▸ Source information:
========

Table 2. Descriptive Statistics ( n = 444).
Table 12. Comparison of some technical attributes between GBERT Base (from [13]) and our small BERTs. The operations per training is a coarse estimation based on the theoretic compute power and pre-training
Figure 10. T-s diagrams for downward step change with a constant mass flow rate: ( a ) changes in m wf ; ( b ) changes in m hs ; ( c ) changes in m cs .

========

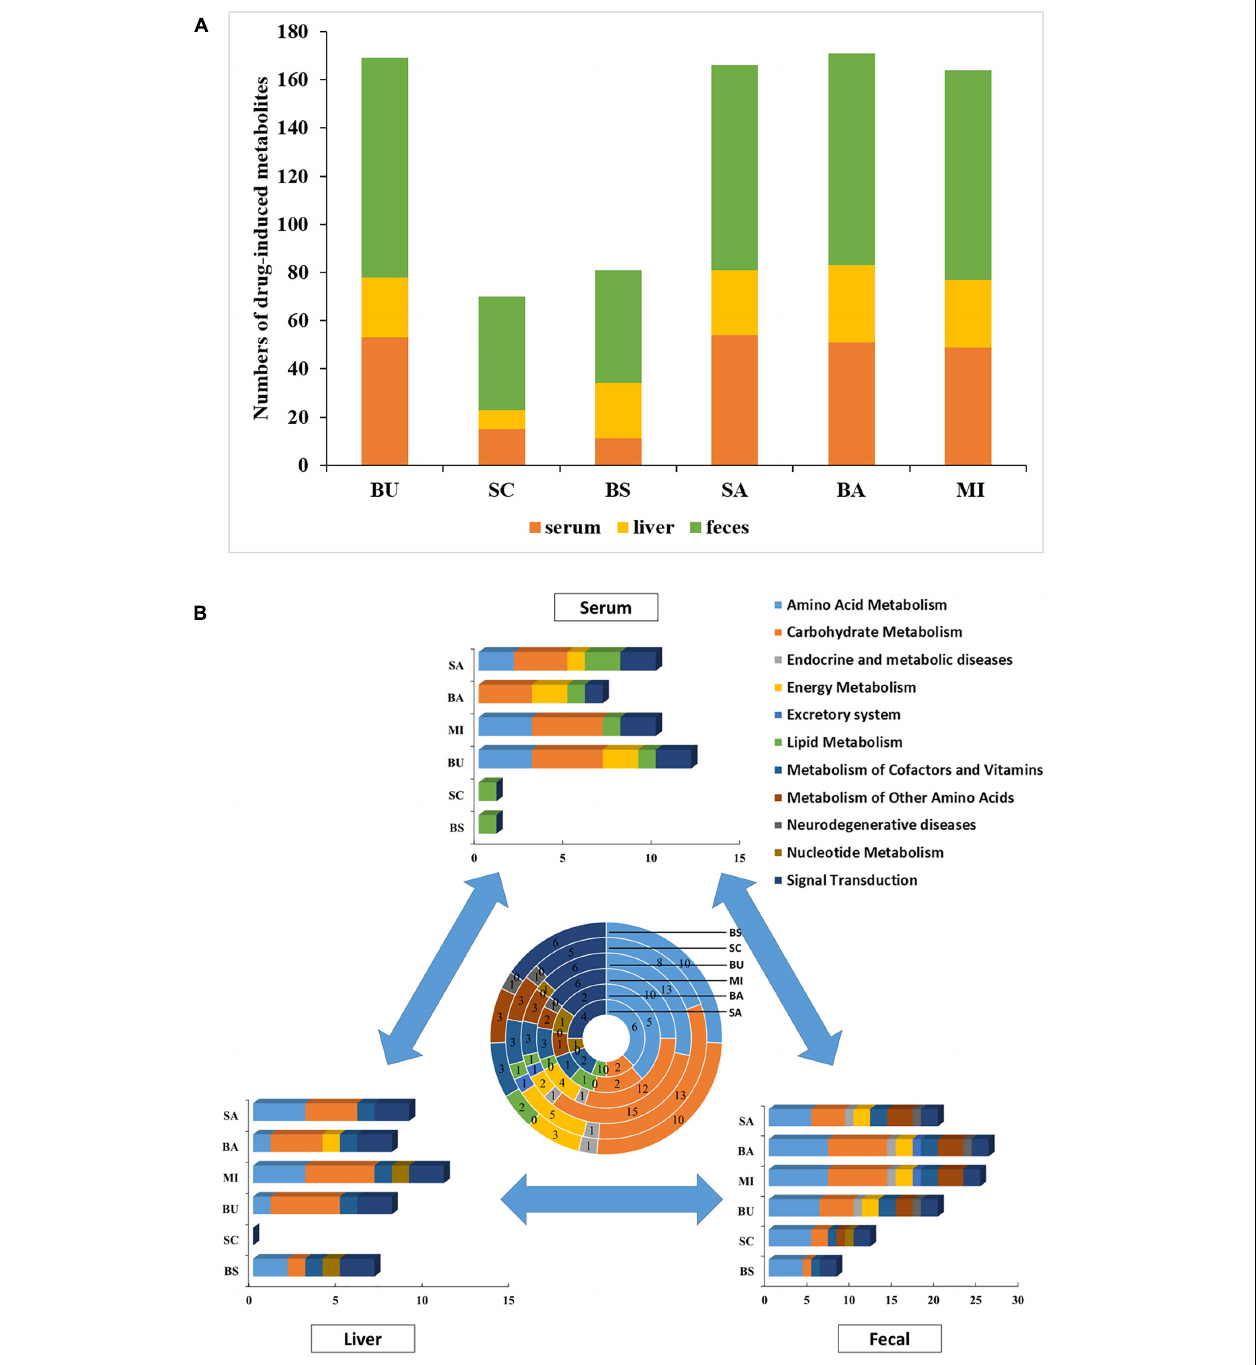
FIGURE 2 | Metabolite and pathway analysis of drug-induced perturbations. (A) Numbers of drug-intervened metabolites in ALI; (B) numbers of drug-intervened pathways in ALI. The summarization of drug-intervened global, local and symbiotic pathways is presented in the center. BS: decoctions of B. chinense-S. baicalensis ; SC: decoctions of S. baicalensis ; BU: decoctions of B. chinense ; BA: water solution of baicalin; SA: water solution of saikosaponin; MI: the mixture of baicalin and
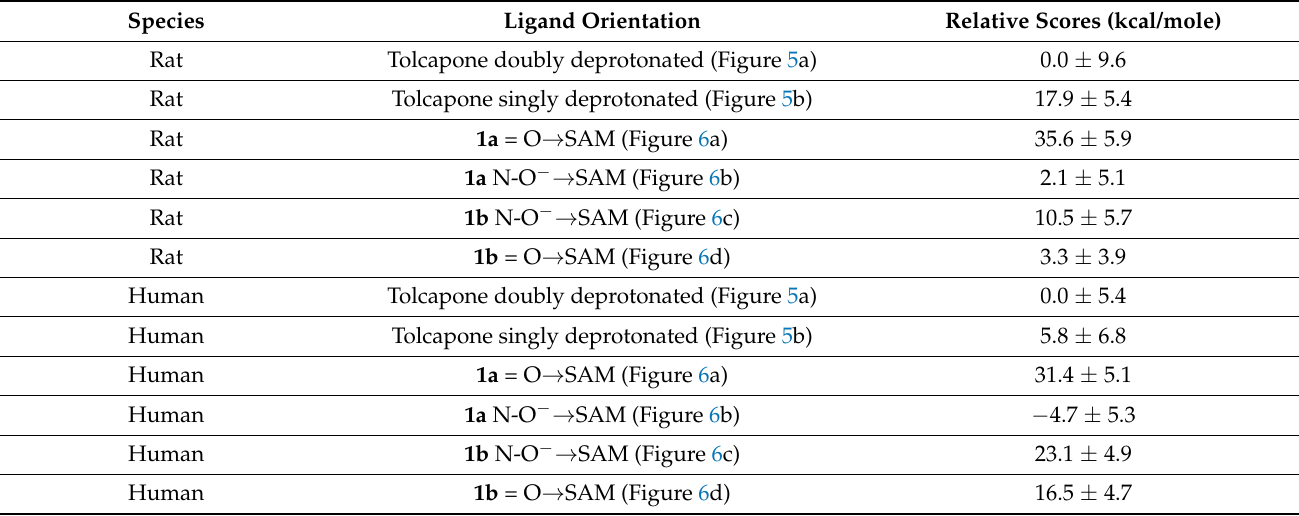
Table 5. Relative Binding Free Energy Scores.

========

▸ Exercise goal: In the listing above, locate the line containing "Table 2. Descriptive Statistics ( n = 444)." and the line containing "Table 12. Comparison", then transcribe both and every line between them verbatim.

▸ Exercise output:
Table 2. Descriptive Statistics ( n = 444).
Table 12. Comparison of some technical attributes between GBERT Base (from [13]) and our small BERTs. The operations per training is a coarse estimation based on the theoretic compute power and pre-training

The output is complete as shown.